Don't Penalize Madison Bumgarner for Throwing a Dumb No-Hitter
By Kyle Koster
The entirely predictable happened. A pitcher threw a seven-inning no-hitter and a lot of people don't know what to do with it. Who could have possibly seen this coming except for everyone?
When Major League Baseball started experimenting with indicas, seven-inning doubleheaders and ghost runners on second base last year, it was seen as an almost necessary tinkering to get through a pandemic-plagued season where the main goal was to keep enough trains on the track to ensure a postseason and less-disastrous revenue losses.
The gadget stuff isn't aging as well now that some form of normalcy has returned. Look no further than Arizona's Madison Bumgarner, who twirled seven frames yesterday without allowing an Atlanta hit. Seven innings were all that were officially scheduled. So it's an official game. Simple as that.
Now, does that feel right? Not really. But this is the Pandora's Box baseball has opened. If these shortened games count in the standings and the stats accumulated in them go toward the final tally, then of course they are every bit as valid and important as a nine-inning affair. Bumgarner's no-no deserves to stand as an equal with the longer ones, unsullied by an asterisk.

———

* _Brief A_
Could you repeat word for word the part of the Bumgarner no-hitter article that begins at "Don't Penalize Madison" and stops after "except for everyone?"?
* _Brief B_
How would the Bumgarner no-hitter article go on? Write its continuation, starting right after its final sentence.

[Saved entries]
———

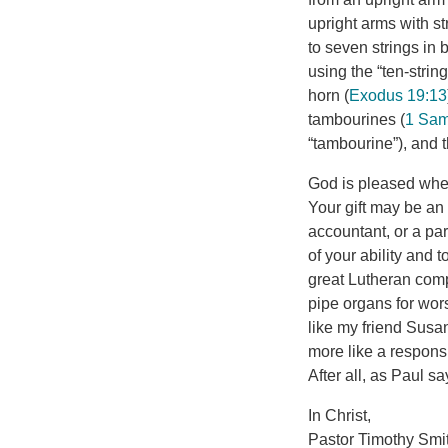
upright arms with s
to seven strings in 
horn (
Exodus 19:13
tambourines (
1 Sam
“tambourine”), and 
God is pleased when
Your gift may be an 
accountant, or a par
of your ability and 
great Lutheran comp
pipe organs for wo
like my friend Susan
more like a responsi
After all, as Paul say
In Christ,
Pastor Timothy Smi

———

* _Exercise response A_
Don't Penalize Madison Bumgarner for Throwing a Dumb No-Hitter
By Kyle Koster
The entirely predictable happened. A pitcher threw a seven-inning no-hitter and a lot of people don't know what to do with it. Who could have possibly seen this coming except for everyone?

* _Exercise response B_
Dumb? Yeah, kind of. Yet why should Bumgarner be the one who is saddled with caveats when he was most harmed by a truncated experience? No one would have liked to see him go for nine full hitless more than himself. He and every other pitcher who starts in a doubleheader now enters knowing that, best-case scenario, they'll perform so well that future generations will debate if their greatness should count.
Not a great situation.
Thinking people can be trusted to have a no-hitter or perfect game identified as of the seven-inning variety. But it's not Bumgarner's record book. Or Stugotz' personal record book. It's Major League Baseball's. And if these are the games they want to play, they should wear the consequences and not reverse-engineer a situation to save face.
No one should lose sleep over the classification of Bumgarner's outing. Yet it's silly to think that records and stand-alone accomplishments are not a crucial part of baseball's framework. No sport takes numbers and in-game benchmarks more seriously. That we're even having this discussion is proof positive that there's been some sloppy handling of big-picture issues from on high.
Keith Olbermann made a smart point about the artificial timeframes being imposed on the sport, which always boastfully pointed out there was no clock. It seems none of the clocks match. And when that happens, confusion reigns.
Is Bumgarner's accomplishment hollow? Yes. And he's the one who feels that. Further penalizing him for a position baseball foisted upon him, though, is making the little guy bear the brunt of the burden.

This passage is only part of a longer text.